╭──
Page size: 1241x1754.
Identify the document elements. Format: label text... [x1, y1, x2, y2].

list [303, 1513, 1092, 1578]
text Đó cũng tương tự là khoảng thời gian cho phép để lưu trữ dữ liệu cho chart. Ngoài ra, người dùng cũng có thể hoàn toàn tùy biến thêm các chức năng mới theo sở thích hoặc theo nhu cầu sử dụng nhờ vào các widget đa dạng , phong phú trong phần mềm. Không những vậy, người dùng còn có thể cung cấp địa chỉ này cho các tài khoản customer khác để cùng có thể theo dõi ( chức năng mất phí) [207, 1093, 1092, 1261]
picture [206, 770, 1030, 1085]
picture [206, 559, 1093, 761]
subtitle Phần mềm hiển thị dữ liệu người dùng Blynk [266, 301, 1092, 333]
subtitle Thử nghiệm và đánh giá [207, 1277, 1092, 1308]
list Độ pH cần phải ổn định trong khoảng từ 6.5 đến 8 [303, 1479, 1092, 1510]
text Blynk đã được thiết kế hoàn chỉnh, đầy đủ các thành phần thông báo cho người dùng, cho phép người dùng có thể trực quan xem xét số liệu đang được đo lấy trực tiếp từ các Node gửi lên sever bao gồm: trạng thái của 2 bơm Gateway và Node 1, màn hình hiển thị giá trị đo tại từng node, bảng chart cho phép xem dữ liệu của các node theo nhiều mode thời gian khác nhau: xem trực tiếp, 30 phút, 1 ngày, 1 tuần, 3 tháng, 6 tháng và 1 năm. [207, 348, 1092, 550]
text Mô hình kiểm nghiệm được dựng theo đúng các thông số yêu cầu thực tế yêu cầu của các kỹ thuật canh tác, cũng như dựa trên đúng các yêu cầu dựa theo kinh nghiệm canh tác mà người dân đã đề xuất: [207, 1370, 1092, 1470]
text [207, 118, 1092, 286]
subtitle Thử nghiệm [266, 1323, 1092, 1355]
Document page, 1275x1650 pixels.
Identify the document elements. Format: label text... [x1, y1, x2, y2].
╰──
Retype the entries exactly, please. Leave no line out.

Page size: 1241x1754.
Identify the document elements. Format: label text... [x1, y1, x2, y2].

list [303, 1513, 1092, 1578]
text Đó cũng tương tự là khoảng thời gian cho phép để lưu trữ dữ liệu cho chart. Ngoài ra, người dùng cũng có thể hoàn toàn tùy biến thêm các chức năng mới theo sở thích hoặc theo nhu cầu sử dụng nhờ vào các widget đa dạng , phong phú trong phần mềm. Không những vậy, người dùng còn có thể cung cấp địa chỉ này cho các tài khoản customer khác để cùng có thể theo dõi ( chức năng mất phí) [207, 1093, 1092, 1261]
picture [206, 770, 1030, 1085]
picture [206, 559, 1093, 761]
subtitle Phần mềm hiển thị dữ liệu người dùng Blynk [266, 301, 1092, 333]
subtitle Thử nghiệm và đánh giá [207, 1277, 1092, 1308]
list Độ pH cần phải ổn định trong khoảng từ 6.5 đến 8 [303, 1479, 1092, 1510]
text Blynk đã được thiết kế hoàn chỉnh, đầy đủ các thành phần thông báo cho người dùng, cho phép người dùng có thể trực quan xem xét số liệu đang được đo lấy trực tiếp từ các Node gửi lên sever bao gồm: trạng thái của 2 bơm Gateway và Node 1, màn hình hiển thị giá trị đo tại từng node, bảng chart cho phép xem dữ liệu của các node theo nhiều mode thời gian khác nhau: xem trực tiếp, 30 phút, 1 ngày, 1 tuần, 3 tháng, 6 tháng và 1 năm. [207, 348, 1092, 550]
text Mô hình kiểm nghiệm được dựng theo đúng các thông số yêu cầu thực tế yêu cầu của các kỹ thuật canh tác, cũng như dựa trên đúng các yêu cầu dựa theo kinh nghiệm canh tác mà người dân đã đề xuất: [207, 1370, 1092, 1470]
text [207, 118, 1092, 286]
subtitle Thử nghiệm [266, 1323, 1092, 1355]
Document page, 1275x1650 pixels.
Identify the document elements. Format: label text... [x1, y1, x2, y2].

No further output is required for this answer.